_Passage shown:_
== Segment start ==
Wednesday, 30 June 2004
VOIP is coming [lurks]
Posted by
Dave
You've all heard of VOIP, I assume. A hideous technical name which some lab-dwelling cocknut gave to Voice Over IP, or - for everyone else - the concept of making a telephone call over the Internet. The buzz has been building in the industry for some time and on the corporate front, there's many established providers and firms which make use of the technology so they avoid being the drastically higher charges which our telecoms companies charge for regular plain old telephone service (the lab-dweller called that POTS).
The question is, will this shit ever actually mean anything to you and I? Actually, yes and here's why.
Quietly and without fuss, Plantronics have launched a retail promotion of headsets across Europe which offers 120 minutes of free calls to 25 countries worldwide via this thing called Skype. I'd never heard of it but I was interested enough to look into it.
Skype is basically an instant messenger client which is free, check it out here. So what, you say. Indeed, it doesn't look like much and basically the only difference between it and, say, MSN Messenger, is that it's predominantly aimed at voice. It does text too but basically it's a P2P client which manages contact lists and you can place an audio call to any of your buddies. They hear a ringing, pop on their headset and have a chat. There's conference call stuff too. Me, Slim and Skeeve tried it out last night. It works, it's dead easy and it sounds excellent too.
But you've been able to do this stuff in Messenger anyway, right? Well, yes and no. Firstly, it sounds terrible in Messenger - try it. Secondly, like the file transfer stuff in Messenger, this shit just doesn't work via a firewall, even a basic NAT one. You have to map ports and faff about. Of course you can do that but it's not really the sort of mass market thing which you're going to be able to get your Mum on right?
== Segment end ==
_Required work:_
**a.** Using the blog post about VOIP, say whether each statement agrees with it: (i) the writer already knew Skype before reading about the Plantronics promotion; (ii) the promotion offers 120 minutes of free calls to 25 countries; (iii) Skype can handle text as well as voice. Answer yes or no for each, and quote the words of the post that decide it.
**b.** Write out the passage of the blog post about VOIP that starts with "Skype is basically" and goes on through "sounds excellent too.".
**c.** Write what comes next in the blog post about VOIP, picking up after its final sentence.
The data records are separate material and have no connection to the blog post about VOIP.

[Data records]
== Segment start ==
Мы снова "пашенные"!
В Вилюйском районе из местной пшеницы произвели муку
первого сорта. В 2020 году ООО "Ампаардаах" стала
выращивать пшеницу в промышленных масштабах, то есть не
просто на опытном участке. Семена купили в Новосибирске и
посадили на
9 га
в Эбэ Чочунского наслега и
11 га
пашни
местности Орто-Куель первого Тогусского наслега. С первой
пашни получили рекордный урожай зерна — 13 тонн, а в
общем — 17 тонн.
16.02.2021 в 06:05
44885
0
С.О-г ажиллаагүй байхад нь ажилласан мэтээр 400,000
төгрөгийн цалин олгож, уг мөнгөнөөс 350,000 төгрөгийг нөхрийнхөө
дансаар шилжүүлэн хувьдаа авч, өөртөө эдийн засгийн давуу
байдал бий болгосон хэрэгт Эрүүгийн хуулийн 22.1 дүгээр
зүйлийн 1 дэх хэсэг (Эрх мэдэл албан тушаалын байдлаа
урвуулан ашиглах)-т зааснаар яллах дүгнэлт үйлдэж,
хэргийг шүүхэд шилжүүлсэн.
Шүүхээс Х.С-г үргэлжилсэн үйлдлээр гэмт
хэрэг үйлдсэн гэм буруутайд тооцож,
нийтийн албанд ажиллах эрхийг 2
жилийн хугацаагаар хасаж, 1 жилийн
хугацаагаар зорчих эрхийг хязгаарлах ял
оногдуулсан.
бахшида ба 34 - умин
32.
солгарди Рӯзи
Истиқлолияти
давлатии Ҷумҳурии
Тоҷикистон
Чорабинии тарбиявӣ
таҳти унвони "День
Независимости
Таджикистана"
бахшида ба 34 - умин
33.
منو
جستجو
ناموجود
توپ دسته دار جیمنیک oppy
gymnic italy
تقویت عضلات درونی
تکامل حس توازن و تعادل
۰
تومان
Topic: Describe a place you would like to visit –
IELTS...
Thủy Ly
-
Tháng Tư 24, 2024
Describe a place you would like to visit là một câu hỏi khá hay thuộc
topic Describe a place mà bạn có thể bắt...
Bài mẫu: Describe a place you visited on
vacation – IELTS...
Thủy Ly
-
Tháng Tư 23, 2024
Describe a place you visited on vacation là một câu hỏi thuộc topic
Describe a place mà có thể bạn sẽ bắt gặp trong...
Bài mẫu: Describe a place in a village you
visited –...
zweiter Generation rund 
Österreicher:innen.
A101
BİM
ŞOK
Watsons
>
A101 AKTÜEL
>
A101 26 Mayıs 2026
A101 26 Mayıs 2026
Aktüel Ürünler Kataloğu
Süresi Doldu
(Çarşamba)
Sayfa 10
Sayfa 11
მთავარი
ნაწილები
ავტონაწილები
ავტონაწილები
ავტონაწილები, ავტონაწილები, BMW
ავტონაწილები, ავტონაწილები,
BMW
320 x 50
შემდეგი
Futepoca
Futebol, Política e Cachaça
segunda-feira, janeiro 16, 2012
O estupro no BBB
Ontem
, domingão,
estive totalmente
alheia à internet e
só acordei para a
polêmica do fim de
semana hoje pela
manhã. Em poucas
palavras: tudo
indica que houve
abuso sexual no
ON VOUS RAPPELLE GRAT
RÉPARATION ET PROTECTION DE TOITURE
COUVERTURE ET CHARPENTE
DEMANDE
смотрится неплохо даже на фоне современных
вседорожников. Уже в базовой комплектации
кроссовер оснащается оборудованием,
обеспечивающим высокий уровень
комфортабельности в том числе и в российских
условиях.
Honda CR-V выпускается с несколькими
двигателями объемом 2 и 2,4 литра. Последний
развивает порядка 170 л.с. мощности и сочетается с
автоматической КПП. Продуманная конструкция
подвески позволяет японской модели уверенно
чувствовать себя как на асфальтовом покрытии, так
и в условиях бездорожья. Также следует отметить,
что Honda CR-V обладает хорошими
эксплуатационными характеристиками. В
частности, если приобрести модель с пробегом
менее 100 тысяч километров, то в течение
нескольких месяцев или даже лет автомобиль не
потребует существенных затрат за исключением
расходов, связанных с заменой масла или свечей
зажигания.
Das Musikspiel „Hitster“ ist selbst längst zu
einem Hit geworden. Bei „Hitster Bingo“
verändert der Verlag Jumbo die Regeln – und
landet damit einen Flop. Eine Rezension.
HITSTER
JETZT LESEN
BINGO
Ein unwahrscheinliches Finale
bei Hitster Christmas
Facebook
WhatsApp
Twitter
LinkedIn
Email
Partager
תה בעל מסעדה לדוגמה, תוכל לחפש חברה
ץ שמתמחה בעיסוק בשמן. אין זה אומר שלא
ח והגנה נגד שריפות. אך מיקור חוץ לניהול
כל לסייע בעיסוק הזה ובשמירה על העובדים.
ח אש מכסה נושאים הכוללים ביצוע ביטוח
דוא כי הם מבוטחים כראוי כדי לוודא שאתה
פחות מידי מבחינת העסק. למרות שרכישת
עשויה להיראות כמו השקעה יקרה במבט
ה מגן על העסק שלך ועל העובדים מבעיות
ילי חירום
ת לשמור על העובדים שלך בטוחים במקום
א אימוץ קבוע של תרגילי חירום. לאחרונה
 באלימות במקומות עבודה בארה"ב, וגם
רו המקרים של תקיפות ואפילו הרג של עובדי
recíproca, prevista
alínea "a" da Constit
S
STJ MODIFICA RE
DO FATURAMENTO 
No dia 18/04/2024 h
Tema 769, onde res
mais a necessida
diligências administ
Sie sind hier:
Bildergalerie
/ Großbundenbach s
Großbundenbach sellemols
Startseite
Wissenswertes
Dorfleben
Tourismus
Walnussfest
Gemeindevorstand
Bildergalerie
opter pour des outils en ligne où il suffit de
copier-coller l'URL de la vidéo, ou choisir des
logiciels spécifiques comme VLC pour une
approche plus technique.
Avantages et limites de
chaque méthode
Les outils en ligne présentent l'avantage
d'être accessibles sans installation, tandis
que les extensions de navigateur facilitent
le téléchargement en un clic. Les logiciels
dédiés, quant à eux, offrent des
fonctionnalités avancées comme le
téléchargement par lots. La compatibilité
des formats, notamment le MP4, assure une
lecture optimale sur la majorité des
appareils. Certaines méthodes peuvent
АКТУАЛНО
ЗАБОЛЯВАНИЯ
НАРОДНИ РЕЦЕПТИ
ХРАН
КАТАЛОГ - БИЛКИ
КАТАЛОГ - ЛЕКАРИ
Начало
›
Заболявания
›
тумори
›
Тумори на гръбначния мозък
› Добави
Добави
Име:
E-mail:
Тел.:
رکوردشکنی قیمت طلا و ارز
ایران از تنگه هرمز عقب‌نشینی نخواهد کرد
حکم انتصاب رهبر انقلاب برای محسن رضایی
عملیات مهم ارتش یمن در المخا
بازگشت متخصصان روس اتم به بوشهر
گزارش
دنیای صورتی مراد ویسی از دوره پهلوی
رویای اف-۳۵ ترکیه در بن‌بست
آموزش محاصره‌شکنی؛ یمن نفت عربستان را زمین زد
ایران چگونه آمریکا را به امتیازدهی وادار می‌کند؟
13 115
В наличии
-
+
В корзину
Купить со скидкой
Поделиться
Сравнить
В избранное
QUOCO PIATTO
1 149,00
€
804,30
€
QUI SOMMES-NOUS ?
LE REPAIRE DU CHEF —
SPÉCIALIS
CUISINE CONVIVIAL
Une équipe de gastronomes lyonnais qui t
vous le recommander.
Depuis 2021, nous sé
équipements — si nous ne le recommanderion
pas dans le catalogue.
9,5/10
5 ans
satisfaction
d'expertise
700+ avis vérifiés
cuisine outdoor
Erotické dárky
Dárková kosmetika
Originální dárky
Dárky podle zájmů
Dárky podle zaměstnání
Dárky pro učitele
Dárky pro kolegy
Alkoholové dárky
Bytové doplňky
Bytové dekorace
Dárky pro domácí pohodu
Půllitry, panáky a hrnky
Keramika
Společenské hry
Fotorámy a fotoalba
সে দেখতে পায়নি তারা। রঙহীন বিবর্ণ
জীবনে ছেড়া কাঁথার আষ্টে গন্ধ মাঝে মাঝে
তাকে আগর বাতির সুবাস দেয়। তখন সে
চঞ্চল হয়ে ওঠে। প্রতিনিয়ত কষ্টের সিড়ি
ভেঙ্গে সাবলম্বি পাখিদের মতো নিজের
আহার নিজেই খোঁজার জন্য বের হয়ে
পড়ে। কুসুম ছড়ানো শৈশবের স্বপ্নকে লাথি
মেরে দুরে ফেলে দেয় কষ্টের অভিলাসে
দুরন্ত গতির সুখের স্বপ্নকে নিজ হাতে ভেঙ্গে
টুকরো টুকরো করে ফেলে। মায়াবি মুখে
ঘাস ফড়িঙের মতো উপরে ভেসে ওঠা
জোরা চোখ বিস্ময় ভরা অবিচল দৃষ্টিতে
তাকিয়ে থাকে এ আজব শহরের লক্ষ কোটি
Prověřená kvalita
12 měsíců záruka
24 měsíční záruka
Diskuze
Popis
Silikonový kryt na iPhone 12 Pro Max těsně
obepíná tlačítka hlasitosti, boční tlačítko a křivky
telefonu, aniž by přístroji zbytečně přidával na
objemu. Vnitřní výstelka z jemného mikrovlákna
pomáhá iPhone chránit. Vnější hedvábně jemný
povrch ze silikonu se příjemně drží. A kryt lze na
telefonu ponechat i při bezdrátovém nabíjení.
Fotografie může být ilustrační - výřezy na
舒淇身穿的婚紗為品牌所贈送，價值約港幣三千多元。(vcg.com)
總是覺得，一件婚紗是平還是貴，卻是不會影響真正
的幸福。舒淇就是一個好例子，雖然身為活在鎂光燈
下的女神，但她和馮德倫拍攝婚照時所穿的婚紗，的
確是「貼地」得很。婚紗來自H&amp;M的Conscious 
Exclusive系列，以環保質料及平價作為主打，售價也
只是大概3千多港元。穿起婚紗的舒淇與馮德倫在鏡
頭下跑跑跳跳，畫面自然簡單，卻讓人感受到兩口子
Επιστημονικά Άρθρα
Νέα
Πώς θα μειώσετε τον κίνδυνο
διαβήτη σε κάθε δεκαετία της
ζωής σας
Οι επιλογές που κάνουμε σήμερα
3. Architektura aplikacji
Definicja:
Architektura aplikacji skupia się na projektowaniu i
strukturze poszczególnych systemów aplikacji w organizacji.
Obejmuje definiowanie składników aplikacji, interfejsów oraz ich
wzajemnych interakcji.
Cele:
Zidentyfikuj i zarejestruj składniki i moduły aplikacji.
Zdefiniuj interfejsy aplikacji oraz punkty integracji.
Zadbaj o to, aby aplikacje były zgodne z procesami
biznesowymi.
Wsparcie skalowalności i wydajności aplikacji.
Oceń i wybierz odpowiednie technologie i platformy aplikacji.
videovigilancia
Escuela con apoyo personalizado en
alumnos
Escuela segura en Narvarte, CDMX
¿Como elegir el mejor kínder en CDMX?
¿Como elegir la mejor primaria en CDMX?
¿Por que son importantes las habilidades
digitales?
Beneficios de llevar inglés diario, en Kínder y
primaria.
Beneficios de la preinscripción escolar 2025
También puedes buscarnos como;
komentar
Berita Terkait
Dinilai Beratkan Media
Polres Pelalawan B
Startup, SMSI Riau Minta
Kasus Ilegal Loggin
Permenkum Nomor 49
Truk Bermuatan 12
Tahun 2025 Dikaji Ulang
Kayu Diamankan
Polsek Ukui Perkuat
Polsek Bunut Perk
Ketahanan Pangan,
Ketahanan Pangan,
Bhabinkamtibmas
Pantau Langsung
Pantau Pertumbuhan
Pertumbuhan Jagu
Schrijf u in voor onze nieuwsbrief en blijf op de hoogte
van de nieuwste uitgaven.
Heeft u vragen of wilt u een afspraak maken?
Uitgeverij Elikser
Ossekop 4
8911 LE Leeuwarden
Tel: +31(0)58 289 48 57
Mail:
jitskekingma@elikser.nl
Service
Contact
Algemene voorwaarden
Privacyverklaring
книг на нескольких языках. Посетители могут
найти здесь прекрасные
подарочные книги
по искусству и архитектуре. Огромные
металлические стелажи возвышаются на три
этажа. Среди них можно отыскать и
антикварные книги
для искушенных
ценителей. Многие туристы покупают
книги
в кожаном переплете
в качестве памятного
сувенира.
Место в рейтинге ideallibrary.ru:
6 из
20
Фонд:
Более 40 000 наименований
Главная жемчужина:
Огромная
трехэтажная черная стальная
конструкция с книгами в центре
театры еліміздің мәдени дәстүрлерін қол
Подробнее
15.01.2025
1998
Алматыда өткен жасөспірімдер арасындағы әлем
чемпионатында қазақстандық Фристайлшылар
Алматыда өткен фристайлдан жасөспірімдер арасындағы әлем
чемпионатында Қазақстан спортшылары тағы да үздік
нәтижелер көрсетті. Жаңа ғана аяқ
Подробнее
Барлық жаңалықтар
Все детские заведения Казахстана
== Segment end ==
_Responses to the tasks:_
**a.**
(i) No: "I'd never heard of it but I was interested enough to look into it."
(ii) Yes: "offers 120 minutes of free calls to 25 countries worldwide via this thing called Skype"
(iii) Yes: "It does text too"

**b.**
Skype is basically an instant messenger client which is free, check it out here. So what, you say. Indeed, it doesn't look like much and basically the only difference between it and, say, MSN Messenger, is that it's predominantly aimed at voice. It does text too but basically it's a P2P client which manages contact lists and you can place an audio call to any of your buddies. They hear a ringing, pop on their headset and have a chat. There's conference call stuff too. Me, Slim and Skeeve tried it out last night. It works, it's dead easy and it sounds excellent too.

**c.**
So Skype is a good voice-based IM client. Jolly good. Where things get interesting is the fact that you can place telephone calls land lines and mobile phones around the world via the SkypeOut service. Now, this is in Beta now but it's working. If you buy a Plantronics headset, you get a little voucher for 120 credits which you can apply to your Skype account. Yet if you're just a punter who has downloaded Skype, you can't buy credits yet. It's coming 'soon' apparently.
Look, I'm giving you a taster of the future here - quit bleating!
So anyway, what's it all cost. Well, the 25 countries covered by the Skype Global Rate cost 1.2 Eurocents. We gotta pay VAT on that, their site says 15 percent but I guess they mean 17.5 for us? So that puts it at 1.41 Eurocents or 0.93 pence in Sterling. That's fuck all.
What's notably missing from the global rate are UK mobiles, unsurprising since our mobile operators are rip-off merchants and have recently been ordered to cut their termination charges by a good whack by Ofcom. Also South Africa, which is a key point for me. My wife calls South Africa all the time. Her family have computers but on modem and I really don't think that's going to work so she'll stick to SMS and Messenger unless this brings some to the table.
So anyway, let's take a look at the cost per minute to use Skype to call a UK mobile phone first. Here's the full pricelist and that says that puts UK mobiles at 16 Eurocents and 18 Eurocents if it's an Orange number because the frog are even bigger wankers than the Brit mobile operators. I'll save you the math, it works out that Skype calling a UK mobile phone will cost you 12.5p a minute and 14p a minute for Orange.
Now comparing that with calling from a BT landline, it can cost you as much as 20p or as little as 16.8p. So worst case scenario, Skype is cheaper to call UK mobile phones than a BT landline is and obviously a hell of a lot cheaper than another mobile unless you've got some funky tariff that makes it cheap to call the same network.
Oh yes and South Africa. That's gonna cost me 3.9p a minute.
So Skype very clearly has a massive price advantage to traditional telephony which is bound to get people installing the little applet and then as a knock on, a good many will use it as a regular phone service between themselves and pay precisely zero for it.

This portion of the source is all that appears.